MoMEMta provides the useful typedef LorentzVector for Lorentz Vectors in the file momemta/Types.h


MoMEMta checks that your inputs are physical, i.e. have non-negative energy and mass. Due e.g. to machine precision issues, it is possible your inputs have slightly negative masses without you noticing it. However, MoMEMta can produce nonsensical output or even crash in this case (garbage in, garbage out). It's up to the user to correct the inputs in those cases.

The function computeWeights() starts the Monte-Carlo integration: the integrand function is called a large number of times, each time passing as input a phase-space point vector (where the length of the vector is the dimensionality of the integrated phase-space) with elements between 0 and 1, and returning as output the integrated function evaluated on this point.

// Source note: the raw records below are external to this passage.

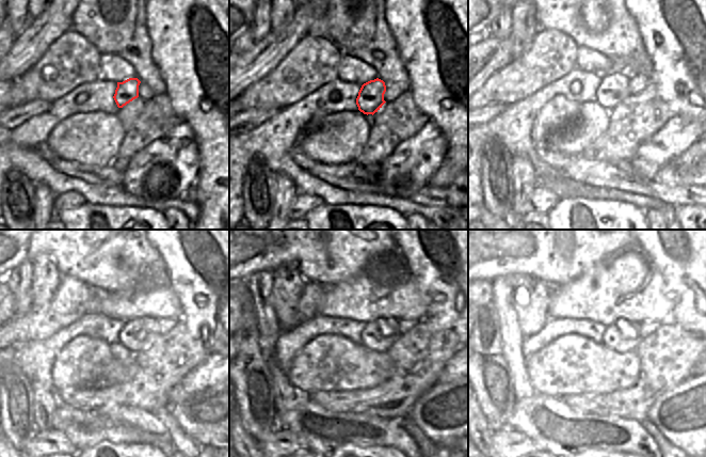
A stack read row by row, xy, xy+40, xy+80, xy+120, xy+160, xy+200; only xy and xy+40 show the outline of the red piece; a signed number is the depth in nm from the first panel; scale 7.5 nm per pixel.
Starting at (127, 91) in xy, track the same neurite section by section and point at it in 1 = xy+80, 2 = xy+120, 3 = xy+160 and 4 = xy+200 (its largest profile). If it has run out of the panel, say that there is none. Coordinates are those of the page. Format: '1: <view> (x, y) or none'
1: xy+80 (613, 88)
2: xy+120 (138, 334)
3: xy+160 (378, 335)
4: xy+200 (622, 335)

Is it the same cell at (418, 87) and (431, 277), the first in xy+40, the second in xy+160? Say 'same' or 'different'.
same

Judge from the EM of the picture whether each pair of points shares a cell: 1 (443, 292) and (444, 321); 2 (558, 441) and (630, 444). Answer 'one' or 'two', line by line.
1: one
2: one

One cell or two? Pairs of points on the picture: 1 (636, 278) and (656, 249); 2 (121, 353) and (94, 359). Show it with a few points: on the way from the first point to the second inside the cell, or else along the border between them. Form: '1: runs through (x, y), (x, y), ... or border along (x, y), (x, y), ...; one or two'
1: border along (636, 241), (645, 252), (662, 279); two
2: border along (109, 345), (111, 353), (121, 361), (131, 353); two

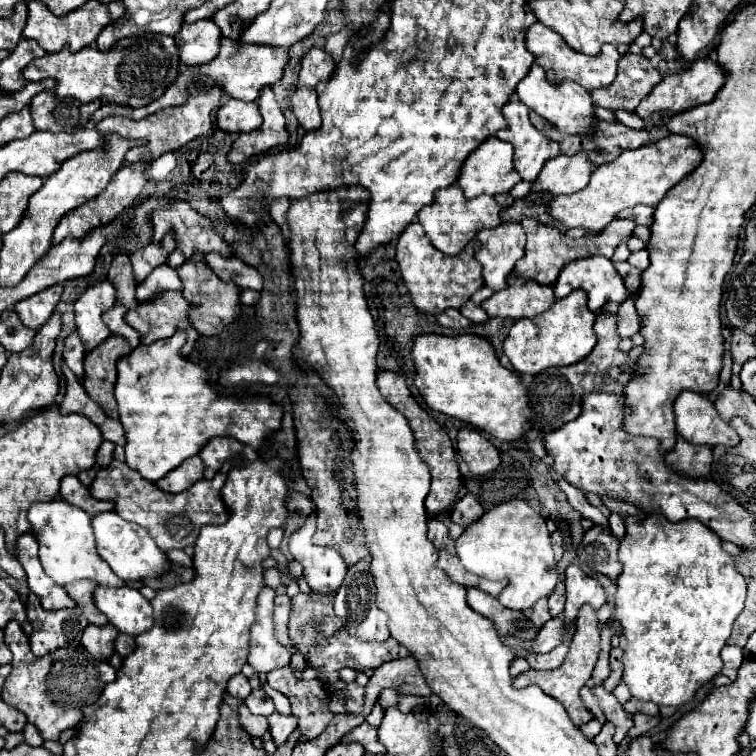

computeWeights() returns a vector of pairs (weight, uncertainty). In most cases, this vector will contain only one entry, but MoMEMta allows the possibility to define vector integrands, i.e. integrate multi-valued functions, and return a weight and uncertainty for each component.

Python bindings

Calling MoMEMta from python is also possible, provided the python bindings have been built (see the build options). If you have not installed MoMEMta system-wide but in a user-defined directory (say MOMEMTA_DIR), you should make sure the two following conditions are satisfied:

  • $MOMEMTA_DIR/lib[64]/pythonX/site-packages/ (exact path depends on your system) should be in your PYTHONPATH
  • $MOMEMTA_DIR/lib/ should be in your LD_LIBRARY_PATH

Then, you might call MoMEMta from your python analysis script in this manner:

import momemta

# Restrict logging to "error" level

momemta_cfg = momemta.ConfigurationReader("path_to_config.lua")
momemta_computer = momemta.MoMEMta(momemta_cfg.freeze())

# px, py, pz, E
p1 = [10, 20, 30, 200]
p2 = [-10, 20, -30, 200]

## Using ROOT 4-vectors is also possible
# import ROOT
# LorentzVector = ROOT.Math.LorentzVector(ROOT.Math.PxPyPzE4D("double"))
# p1 = LorentzVector(10, 20, 30, 200)
# p2 = LorentzVector(-10, 20, -30, 200)

result = momemta_computer.computeWeights([p1, p2])
print("Weight: {} +- {}".format(result[0][0], result[0][1]))

More information about the Python bindings can be found in the technical documentation.